### 任务说明:
请从下面的列表中收集所有含有字符串“قصيرة”的行，并将这些行原样抄录下来。匹配时区分大小写。

═════ 所给数据 ═════

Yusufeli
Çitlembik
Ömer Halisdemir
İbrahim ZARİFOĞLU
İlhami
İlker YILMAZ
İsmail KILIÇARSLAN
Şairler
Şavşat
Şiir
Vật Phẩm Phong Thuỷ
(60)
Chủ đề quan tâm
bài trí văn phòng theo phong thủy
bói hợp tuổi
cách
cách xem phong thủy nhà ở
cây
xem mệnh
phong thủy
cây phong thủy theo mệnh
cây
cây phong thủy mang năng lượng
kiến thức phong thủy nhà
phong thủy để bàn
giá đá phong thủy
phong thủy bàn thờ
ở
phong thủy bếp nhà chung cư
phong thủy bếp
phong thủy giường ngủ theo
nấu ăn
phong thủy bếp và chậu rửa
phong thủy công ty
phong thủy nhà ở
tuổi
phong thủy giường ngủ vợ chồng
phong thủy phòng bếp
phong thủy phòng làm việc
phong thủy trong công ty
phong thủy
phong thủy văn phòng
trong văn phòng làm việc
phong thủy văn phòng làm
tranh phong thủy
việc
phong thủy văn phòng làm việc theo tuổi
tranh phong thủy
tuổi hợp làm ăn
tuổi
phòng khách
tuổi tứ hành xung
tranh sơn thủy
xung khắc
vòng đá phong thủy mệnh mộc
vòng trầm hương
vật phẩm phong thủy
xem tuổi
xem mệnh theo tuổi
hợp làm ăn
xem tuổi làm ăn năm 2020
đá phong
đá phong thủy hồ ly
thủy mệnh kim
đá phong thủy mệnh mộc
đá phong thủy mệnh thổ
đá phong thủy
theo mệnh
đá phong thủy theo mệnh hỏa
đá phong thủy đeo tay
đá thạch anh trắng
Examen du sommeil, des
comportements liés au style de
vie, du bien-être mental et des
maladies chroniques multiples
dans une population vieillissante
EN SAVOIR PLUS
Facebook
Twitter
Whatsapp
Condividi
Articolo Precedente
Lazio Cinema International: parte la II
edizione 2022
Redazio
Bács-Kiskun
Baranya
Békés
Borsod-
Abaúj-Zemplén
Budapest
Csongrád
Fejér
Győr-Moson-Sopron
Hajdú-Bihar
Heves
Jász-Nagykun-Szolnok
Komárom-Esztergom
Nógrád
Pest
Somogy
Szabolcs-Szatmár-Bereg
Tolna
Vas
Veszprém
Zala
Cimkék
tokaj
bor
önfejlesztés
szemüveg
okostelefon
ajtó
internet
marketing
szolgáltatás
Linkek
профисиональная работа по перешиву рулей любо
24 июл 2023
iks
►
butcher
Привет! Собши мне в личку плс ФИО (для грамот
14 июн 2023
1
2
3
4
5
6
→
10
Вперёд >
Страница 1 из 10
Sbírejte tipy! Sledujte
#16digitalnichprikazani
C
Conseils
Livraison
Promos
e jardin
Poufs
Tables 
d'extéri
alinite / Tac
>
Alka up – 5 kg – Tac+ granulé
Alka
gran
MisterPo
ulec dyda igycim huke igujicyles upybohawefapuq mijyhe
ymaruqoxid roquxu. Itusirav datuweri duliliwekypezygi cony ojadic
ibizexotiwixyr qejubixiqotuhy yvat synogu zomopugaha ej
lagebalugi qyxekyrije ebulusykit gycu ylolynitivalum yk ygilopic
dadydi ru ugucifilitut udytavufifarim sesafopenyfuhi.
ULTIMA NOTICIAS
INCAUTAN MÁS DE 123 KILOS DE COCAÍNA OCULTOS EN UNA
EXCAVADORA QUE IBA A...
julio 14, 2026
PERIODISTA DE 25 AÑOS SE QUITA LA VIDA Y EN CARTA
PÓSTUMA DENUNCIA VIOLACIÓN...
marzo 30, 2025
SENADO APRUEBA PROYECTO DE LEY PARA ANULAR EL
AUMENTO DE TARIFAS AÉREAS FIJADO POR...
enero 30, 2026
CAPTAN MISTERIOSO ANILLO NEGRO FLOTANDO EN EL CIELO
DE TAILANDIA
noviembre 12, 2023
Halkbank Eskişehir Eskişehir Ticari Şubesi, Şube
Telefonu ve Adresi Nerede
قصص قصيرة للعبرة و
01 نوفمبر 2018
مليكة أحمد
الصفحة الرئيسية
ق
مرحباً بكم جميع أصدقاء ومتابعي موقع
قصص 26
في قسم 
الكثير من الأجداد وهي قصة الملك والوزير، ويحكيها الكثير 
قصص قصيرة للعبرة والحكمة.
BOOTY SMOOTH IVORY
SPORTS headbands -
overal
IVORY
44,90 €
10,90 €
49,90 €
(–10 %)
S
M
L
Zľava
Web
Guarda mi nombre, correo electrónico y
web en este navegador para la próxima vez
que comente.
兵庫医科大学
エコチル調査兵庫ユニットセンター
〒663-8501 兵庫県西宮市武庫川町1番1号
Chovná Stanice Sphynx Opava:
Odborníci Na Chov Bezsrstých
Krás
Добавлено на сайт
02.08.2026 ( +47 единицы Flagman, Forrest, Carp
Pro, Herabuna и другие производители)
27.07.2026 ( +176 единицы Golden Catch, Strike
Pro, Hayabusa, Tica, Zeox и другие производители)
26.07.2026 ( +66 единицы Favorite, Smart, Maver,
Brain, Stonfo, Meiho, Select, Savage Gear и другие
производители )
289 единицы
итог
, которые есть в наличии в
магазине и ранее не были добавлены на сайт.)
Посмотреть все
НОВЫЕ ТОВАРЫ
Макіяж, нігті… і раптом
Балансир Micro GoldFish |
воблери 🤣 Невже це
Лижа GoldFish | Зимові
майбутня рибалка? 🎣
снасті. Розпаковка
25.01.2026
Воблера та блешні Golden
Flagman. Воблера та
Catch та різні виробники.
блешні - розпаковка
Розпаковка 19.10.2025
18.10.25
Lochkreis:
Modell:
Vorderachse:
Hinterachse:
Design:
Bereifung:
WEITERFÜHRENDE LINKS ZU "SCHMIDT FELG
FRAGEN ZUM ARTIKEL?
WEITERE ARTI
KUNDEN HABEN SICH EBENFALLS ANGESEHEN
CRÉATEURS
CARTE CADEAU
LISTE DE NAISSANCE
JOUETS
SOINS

═════

### 任务答复:
قصص قصيرة للعبرة و
قصص قصيرة للعبرة والحكمة.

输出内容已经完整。